Tramadol, agonis opioid parsial dihubungkan dengan meningkatan insiden PONV.

4. Epidural Analgesia

Sebagai tambahan untuk menghasilkan analgetik yang memuaskan, epidural


block dapat membutakan respon stress selama operasi, mengurangi morbiditas pasca
operasi, dan mempercepat pemulihan fungsi pasca operatif. Dibandingkan dengan
sistemik opioid, epidural thoracic analgesia lebih statis dan dinamis dalam meredakan
rasa nyeri. Anestesi lokal jangka panjang seperti ropivacaine (0,2%), bupivacaine (0,1-
0,125%), dan levobupivacaine (0,1-0,125%) umum digunakan bersama dengan opioid
lipofilik dengan continuous epidural infusion atau PCEA (patient controlled epidural
analgesia).
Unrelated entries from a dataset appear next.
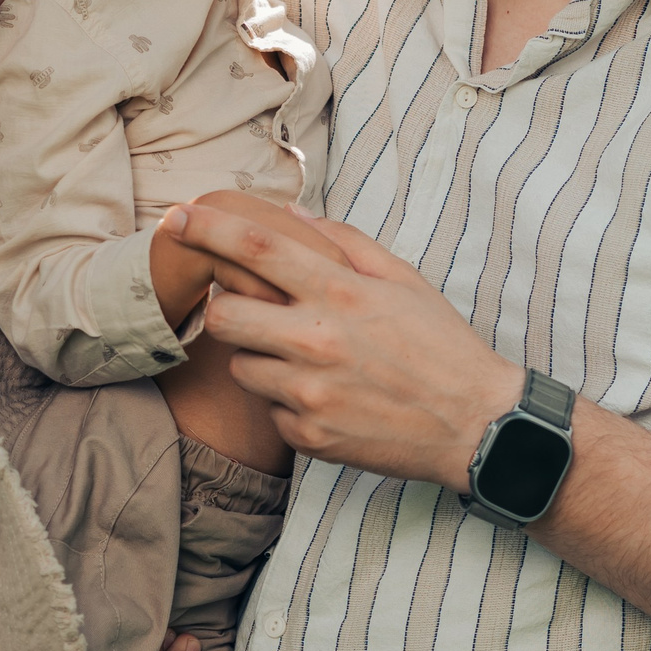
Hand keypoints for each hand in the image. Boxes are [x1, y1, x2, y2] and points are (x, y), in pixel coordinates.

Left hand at [159, 202, 521, 489]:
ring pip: (239, 366)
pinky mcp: (308, 435)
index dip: (206, 229)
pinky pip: (269, 409)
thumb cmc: (440, 345)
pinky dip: (286, 400)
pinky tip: (326, 396)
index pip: (254, 249)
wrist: (475, 426)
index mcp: (339, 294)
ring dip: (258, 358)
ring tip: (304, 358)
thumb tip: (290, 214)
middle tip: (251, 309)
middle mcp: (317, 342)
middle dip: (226, 308)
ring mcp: (309, 394)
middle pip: (223, 315)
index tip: (175, 217)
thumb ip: (343, 241)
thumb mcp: (402, 279)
Memasukan dosis rendah anestetetic via epidural thoracic menghindari
blockade motoric ekstemitas bawah yang membuat proses pemulihan dan mobilisasi
pasca operasi lebih lama. Menambahkan fentanyl atau sufentanil ke epidural local
anesthestic membuat kualitas analgesia pasca operatif lebih baik tanpa memperlama
pemulihan fungsi usus.

5. Periveral Nerve Block

Periveral nerve block baik single shot maupun continuous merupakan cara cepat
pada pasien operasi orthopedic dan dapat meningkatkan pemulihan pasca operasi dan
kepuasan pasien. Opioid yang dimasukan dan memblok saraf sekitar dapat
meminimalisit resiko efek samping dari opioid. Periveral nerve block juga merupakan
komponen dari multimodial analgesia untuk operasi abdomen; contohnya transversus
abnominis plane (TAP) memblock pasien yang menjalani total abdominal
hysterectomy dan menghasilkan analgesia yang efektif dan menurunkan konsumsi
morfin dan sedasi jika dibandingkan dengan pasien yang menerima morfin tunggal via
PCA.

6. Local anesthetic wound infusion

Efisiensi alagetik lokal menggunakan wond infusion sudah digunakan pada


banyak tindakan operasi. Hasil dapat inkosisten karena faktor-faktor yang
mempengaruhi termasuk tipe, konsentrasi, dosis anestesi lokal, teknik pemasangan
kateter, tipe kateter, lokasi insisi dll.